» What the task requires:
Return verbatim the lines of the material below that run from the line containing "Q: Is there a nightstand in the image?" through the line containing "A: Yes, the bed is to the left of a computer.", both included.

» Stored data:
* * * * * * * * *

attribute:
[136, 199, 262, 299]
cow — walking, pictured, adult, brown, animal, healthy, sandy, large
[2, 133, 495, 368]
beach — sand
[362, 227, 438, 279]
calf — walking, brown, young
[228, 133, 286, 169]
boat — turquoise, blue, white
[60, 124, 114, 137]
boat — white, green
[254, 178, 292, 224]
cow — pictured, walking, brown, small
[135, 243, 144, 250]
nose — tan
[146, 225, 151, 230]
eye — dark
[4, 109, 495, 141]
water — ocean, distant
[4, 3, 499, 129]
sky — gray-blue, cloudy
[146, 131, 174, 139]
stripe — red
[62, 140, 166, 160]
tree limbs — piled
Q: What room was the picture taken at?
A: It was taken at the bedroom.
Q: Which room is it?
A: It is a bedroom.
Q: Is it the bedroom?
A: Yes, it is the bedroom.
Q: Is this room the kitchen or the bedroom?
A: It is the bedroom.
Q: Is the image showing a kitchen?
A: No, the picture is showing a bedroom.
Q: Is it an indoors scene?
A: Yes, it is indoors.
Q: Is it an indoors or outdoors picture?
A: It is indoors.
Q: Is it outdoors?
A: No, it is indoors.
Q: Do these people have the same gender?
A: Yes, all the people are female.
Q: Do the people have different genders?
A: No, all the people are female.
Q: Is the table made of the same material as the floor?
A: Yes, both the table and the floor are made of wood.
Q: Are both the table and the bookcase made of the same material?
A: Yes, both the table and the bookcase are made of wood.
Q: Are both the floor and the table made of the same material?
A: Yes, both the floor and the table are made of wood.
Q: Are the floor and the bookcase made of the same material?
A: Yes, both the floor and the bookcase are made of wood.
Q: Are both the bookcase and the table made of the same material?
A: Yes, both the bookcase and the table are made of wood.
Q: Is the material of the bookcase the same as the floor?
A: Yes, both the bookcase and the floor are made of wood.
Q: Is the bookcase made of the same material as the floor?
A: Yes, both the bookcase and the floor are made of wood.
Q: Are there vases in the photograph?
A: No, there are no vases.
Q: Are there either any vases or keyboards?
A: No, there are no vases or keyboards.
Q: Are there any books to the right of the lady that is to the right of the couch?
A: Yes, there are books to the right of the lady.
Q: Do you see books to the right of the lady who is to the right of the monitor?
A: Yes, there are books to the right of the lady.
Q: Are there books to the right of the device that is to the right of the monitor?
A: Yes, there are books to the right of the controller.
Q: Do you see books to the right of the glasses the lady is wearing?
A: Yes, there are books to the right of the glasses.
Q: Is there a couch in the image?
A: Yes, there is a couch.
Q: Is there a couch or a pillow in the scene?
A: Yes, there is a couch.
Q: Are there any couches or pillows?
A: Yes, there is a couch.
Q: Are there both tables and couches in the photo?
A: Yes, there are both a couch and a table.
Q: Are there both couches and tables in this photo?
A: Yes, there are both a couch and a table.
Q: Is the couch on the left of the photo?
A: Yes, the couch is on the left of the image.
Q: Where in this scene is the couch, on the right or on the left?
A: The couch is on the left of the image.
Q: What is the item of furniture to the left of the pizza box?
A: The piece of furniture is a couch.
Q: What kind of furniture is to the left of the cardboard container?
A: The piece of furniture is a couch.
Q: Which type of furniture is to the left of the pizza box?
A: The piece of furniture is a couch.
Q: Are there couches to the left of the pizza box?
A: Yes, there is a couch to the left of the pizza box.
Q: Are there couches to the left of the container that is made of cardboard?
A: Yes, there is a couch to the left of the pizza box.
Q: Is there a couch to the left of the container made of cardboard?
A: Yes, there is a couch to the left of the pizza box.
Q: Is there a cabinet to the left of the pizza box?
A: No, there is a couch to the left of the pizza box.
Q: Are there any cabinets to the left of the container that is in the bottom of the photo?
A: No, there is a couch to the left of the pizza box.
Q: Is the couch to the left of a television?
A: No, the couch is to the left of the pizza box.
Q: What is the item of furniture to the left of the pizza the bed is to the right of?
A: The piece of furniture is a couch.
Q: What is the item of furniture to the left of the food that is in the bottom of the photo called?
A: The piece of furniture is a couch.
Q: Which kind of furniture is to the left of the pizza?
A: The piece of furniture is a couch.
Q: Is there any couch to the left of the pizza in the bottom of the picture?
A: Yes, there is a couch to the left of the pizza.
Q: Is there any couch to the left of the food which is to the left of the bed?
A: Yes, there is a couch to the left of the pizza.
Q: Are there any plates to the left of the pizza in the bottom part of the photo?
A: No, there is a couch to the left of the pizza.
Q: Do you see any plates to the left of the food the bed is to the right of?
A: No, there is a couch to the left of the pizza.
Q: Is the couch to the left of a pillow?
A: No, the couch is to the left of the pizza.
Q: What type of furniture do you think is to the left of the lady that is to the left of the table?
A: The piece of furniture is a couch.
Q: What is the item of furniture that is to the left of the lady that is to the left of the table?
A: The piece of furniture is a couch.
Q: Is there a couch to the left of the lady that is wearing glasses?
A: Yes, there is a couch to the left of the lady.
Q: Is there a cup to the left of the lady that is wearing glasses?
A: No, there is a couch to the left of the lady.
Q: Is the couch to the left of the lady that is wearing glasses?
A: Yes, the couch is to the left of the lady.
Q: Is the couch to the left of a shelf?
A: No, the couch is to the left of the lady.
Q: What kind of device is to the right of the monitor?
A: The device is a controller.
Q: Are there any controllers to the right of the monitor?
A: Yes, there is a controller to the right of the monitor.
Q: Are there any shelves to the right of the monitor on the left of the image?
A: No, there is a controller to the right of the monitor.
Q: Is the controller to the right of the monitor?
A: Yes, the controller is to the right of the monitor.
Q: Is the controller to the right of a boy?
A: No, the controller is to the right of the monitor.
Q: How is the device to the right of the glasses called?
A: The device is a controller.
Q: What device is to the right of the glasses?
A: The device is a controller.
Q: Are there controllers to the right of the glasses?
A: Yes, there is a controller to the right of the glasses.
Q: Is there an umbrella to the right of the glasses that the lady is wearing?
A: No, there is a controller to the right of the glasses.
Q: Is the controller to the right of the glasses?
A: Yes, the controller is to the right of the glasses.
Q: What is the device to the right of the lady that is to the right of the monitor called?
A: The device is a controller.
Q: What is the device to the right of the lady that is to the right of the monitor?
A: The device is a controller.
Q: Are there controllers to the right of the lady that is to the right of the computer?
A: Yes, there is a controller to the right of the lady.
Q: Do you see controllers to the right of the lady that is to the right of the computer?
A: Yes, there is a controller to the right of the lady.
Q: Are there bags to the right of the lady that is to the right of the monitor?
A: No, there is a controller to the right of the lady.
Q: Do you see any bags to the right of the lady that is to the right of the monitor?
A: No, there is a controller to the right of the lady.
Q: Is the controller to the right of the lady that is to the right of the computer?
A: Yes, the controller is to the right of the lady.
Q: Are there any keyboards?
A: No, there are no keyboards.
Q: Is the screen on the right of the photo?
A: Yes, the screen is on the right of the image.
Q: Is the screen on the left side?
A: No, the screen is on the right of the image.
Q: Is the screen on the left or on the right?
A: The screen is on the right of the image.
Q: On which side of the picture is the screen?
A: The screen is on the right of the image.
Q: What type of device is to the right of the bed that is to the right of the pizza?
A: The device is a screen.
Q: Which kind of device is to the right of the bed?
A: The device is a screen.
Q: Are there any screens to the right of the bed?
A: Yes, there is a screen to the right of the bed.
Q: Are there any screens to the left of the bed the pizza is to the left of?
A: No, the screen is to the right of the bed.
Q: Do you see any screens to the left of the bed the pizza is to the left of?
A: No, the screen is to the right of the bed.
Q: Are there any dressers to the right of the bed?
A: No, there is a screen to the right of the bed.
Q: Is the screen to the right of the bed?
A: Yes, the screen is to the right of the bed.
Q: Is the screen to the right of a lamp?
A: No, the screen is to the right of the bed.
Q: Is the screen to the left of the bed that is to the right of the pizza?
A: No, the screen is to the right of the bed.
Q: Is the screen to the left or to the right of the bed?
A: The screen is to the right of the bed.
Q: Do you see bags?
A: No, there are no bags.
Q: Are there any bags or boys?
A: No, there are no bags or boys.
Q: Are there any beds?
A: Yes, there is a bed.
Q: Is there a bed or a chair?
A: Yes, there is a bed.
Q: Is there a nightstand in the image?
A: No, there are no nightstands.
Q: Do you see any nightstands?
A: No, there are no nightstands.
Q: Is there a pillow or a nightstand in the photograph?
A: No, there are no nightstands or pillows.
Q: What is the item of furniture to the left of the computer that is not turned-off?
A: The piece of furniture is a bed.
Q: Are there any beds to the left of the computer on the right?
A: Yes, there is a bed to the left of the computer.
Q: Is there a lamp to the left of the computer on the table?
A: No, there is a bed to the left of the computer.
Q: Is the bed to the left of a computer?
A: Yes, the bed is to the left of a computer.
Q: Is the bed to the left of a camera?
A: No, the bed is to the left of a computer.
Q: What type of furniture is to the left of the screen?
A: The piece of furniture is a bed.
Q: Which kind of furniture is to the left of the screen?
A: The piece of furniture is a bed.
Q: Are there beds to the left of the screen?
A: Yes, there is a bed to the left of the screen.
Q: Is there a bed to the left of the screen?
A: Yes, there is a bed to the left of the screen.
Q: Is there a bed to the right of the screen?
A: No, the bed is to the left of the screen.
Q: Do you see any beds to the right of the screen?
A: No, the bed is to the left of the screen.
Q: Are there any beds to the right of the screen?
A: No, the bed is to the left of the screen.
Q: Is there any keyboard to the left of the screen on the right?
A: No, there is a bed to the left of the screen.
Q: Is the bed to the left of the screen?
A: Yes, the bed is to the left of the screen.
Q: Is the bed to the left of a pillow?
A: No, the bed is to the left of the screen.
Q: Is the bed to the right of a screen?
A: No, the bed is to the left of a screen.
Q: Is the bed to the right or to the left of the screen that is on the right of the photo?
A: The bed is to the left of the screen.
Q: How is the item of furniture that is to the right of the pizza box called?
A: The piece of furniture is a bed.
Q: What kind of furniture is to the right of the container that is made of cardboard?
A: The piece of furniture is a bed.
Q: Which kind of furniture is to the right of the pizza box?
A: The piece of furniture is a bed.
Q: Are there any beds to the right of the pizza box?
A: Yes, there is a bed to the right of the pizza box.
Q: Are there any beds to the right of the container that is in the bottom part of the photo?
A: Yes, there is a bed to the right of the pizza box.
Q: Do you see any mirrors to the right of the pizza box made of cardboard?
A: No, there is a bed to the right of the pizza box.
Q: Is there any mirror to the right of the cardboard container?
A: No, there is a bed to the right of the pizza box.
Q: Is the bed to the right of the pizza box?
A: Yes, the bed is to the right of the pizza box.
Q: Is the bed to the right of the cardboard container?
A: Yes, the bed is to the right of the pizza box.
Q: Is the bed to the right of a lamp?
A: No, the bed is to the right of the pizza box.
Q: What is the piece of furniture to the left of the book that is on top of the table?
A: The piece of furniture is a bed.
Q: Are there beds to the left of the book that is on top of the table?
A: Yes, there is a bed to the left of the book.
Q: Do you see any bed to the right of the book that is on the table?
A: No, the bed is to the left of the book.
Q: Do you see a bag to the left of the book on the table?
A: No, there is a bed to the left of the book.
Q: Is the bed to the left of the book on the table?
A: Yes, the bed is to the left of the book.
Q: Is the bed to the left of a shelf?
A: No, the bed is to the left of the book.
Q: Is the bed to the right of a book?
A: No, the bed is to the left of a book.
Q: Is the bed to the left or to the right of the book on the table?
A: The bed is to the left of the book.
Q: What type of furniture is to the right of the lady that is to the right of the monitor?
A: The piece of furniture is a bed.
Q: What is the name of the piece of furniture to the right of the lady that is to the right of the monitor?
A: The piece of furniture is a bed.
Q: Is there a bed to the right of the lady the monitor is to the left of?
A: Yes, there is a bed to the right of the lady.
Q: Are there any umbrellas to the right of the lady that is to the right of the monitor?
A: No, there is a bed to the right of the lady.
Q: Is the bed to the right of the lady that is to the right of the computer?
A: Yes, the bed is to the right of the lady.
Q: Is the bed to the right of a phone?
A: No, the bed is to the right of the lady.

* * * * * * * * *

» Reply:
Q: Is there a nightstand in the image?
A: No, there are no nightstands.
Q: Do you see any nightstands?
A: No, there are no nightstands.
Q: Is there a pillow or a nightstand in the photograph?
A: No, there are no nightstands or pillows.
Q: What is the item of furniture to the left of the computer that is not turned-off?
A: The piece of furniture is a bed.
Q: Are there any beds to the left of the computer on the right?
A: Yes, there is a bed to the left of the computer.
Q: Is there a lamp to the left of the computer on the table?
A: No, there is a bed to the left of the computer.
Q: Is the bed to the left of a computer?
A: Yes, the bed is to the left of a computer.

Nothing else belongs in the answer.